エビリファイのパラドックス | kyupinの日記 気が向けば更新

エビリファイのパラドックス

非定型抗精神病薬の中でも、エビリファイは従来になかったタイプの薬である。

過去ログでは、鎮静が少ないエビリファイ、ルーラン、ロナセンは非定型抗精神病薬でも処方が難しいタイプと記載している。この3剤の中ではまだロナセンは扱いやすい。それはD2受容体への効果が大きいから。(幻覚を抑える効果が大きい)

エビリファイはいずれ双極性障害にも適応が通るであろう。エビリファイは躁状態を抑えるためには最初から大量投与しないと話にならないと思われる。エビリファイを大量に投与し、更にデパケンRなども併用する。それくらいすると、鎮静がかかりそうである。

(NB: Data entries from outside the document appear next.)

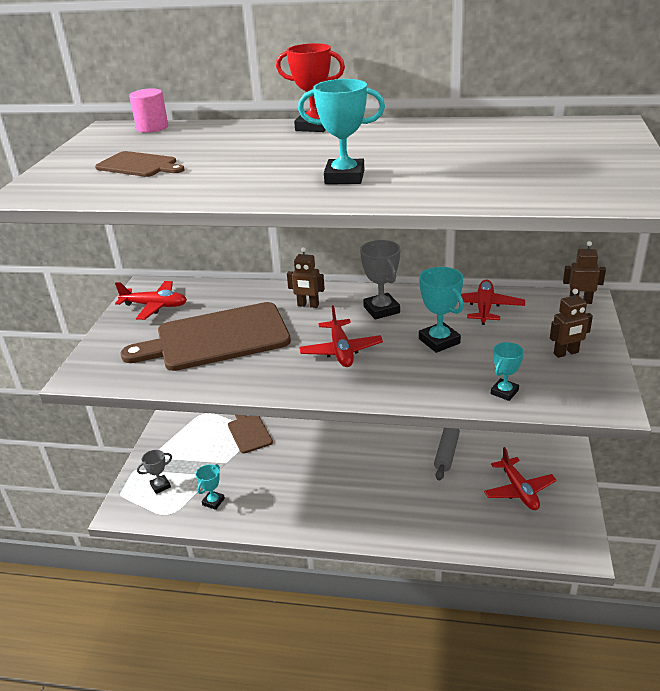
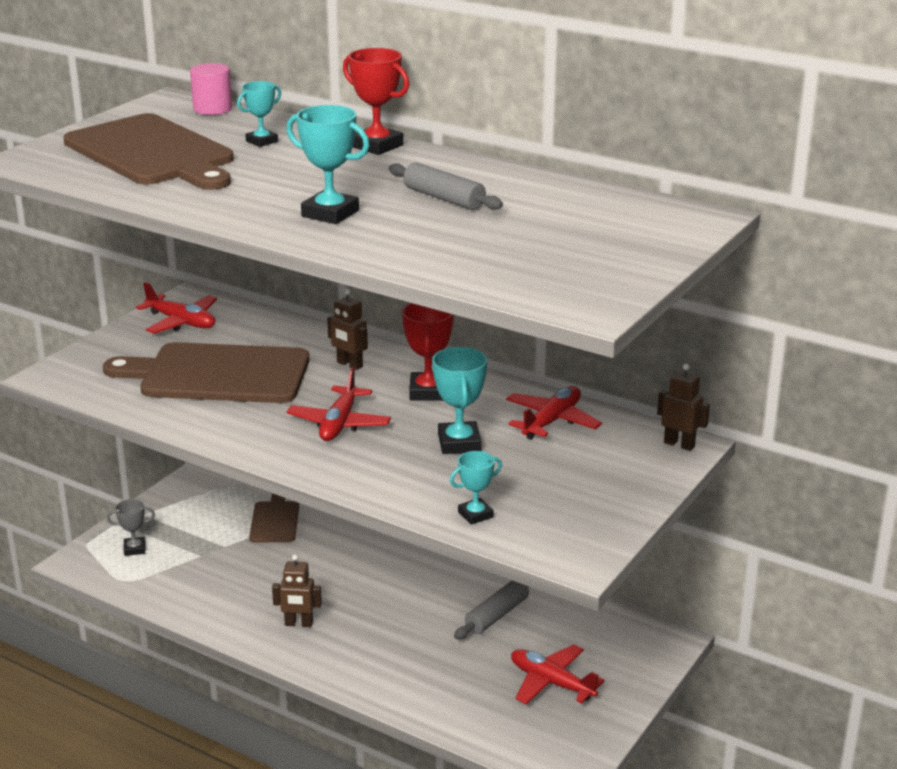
camera: 20 degrees right, 5 degrees down
brown cutting board [95,151,185,177] -> brown cutting board [63,113,234,190], size x2.03
turquoise trophy [196,464,225,510] -> turquoise trophy moved to [237,81,281,147]
grey trophy [360,240,401,320] -> red trophy [402,303,454,401]
red plane [484,447,557,510] -> red plane turned 120 degrees clockwise [511,644,604,704]
brown robot [550,289,593,358] -> brown robot moved to [272,554,322,627]
none -> grey rolling pin [389,162,503,210]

僕の友人が一度、エビリファイを60mgほど一度に飲んだことがあった。30mg錠を2錠飲んだだけである。感想を聞いてみた。彼女のコメントは、

ちょっと眠いかな?

くらいであった。エビリファイはその薬理作用から考えて、大量に飲むと多少は抑制的になりそうな感じはする。

僕はエビリファイを躁状態に使うことがほとんどない。それは躁状態をエビリファイで抑えるにはコストがかかりすぎることが大きい。(液剤だと更に高額・・)

抗精神病薬を併用するなら、セレネース液で十分である。安いし。

精神科医でも経験の少ない人が、躁状態の人にセレネース液を使ったら、その切れ味に感動するであろう。(もちろん無効の人もいるが。セレネース錠に比べ圧倒的に効くのが凄いのである)

皆が誤解していると思うのは、精神医療は向精神薬を大量に出せば出すほど、病院は大損であること。どうもこれが逆に思われている。(過去ログを見よ)

エビリファイの大量で躁状態を抑えることが一般化したら、国が倒れる。ただでさえ、地震や原発事故で大変なのに。

エビリファイがない時代、治療に困っていたかというと、それほどではない。エビリファイはオールマイティーで便利な薬ではあるが、ないならないでもやっていけるのである。

つまりだ。
エビリファイは精神科医の技量の試金石のようなもので、エビリファイをうまく使いこなせる精神科医は、エビリファイが存在しなかったとしても、それなりに別な薬物療法で治療パフォーマンスをあげられるのである。


その視点では、エビリファイはパラドックスな薬と言える。